Стали мы читать под картинкой старые слова, церковною печатью; Горкин и очки надел, и строгий стал. Я ему внятно прочитал, вытягивал слова вразумительно, а он не верит, бородкой трясет. И скорняк прочитал, а он опять не верит: «Не может, говорит, быть такого… не разрешат законно, потому это надругательство над святым!» – и заплевался. А я шепотком себе еще разок прочитал:

 
Млад Егорий во бою,
На серу сидя коню,
Колет Змия в…пию.
 

Понял – нехорошо написано про святого. Горкин стал скорняка бранить, никогда с ним такого не было.

– Это, – говорит, – стракулисты тебе подсунули! Они над Богом смеются и бонбы кидают… Пушкина вон взорвать грозятся, сказывал Василь Василия, смуту чтобы в народе делать! А ты – легковер… а еще книгочий!.. Он это те подсунул на соблаз. Святого Воина Егория празднуете… – так вот тебе!

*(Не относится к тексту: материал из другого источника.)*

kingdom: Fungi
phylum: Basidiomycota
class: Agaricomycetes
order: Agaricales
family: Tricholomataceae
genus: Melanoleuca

Взял да и разорвал картинку. И стало нам тут страшно. Посидели-помолчали, и будто нам что грозится, внутри так чуется. Сожгли картинку на тагане. Горкин руки помыл, дал мне святой водицы и сам отпил. А скорняк повоздыхал сокрушенно и стал из книжки про Егория нам читать.

– …Завелся в пещерах под Злато-Градом страшенный Змий, всех прохожих-проезжих живьем пожирал, и не было на него управы. И послал к ихнему царю послов, мурины видом… дабы отдал сейчас за него Змия, дочь-царевну, а то, пишет, всех попалю пламем-огнем пронзительным, пожалю жалом язвительным. И стал Злато-Град в великом страхе вопить и молебны о заступлении петь-служить. И вот вострубили литавры-трубы, и подъезжает к тому Злато-Граду светел вьюнош в златых доспехах, на белом коне, и серебряно копие в деснице. И возвещает светлый вьюнош царю, что грядет избавление скорби и печали, и…

И вдруг слышим… – тонкий щемящий вой. Скорняк перестал читать про Егория: «Что это?..» – спросил шепотком. Слушаем – опять воет. Горкин и говорит, тоже шепотком: «Никак опять наш Бушуй?…» Послушали. Бушуй, оттуда, от конуры, от каретника. Будто уж это не первый раз: вчера, как стемнело, повизгивал, а нонче уж подвывает. Никогда не было, чтобы выл. Бывает, собаки на месяц воют, а Бушуй и на месяц не завывал. А нонче Пасха, месяца не бывает. Стал я спрашивать, почему это Бушуй воет, к чему бы это?.. – а они ни слова. Так вечер и расстроился. Хотели расходиться, а тут отец приехал, и слышим – приказывает Гришке: «Дай Бушуйке воды, пить, что ль, просит?» А Гришка отвечает: «Да полна шайка, это он заскучал с чегой-то».

И так это нас расстроило: и картинка эта, подсунута невесть кем, и этот щемящий вой. Скорняк простился, пошел… и говорит шепотком: «Опять никак?..» Прислушались мы: нехорошо как воет… нехорошо.

Страшно было идти темными сенями. Горкин уж проводил меня.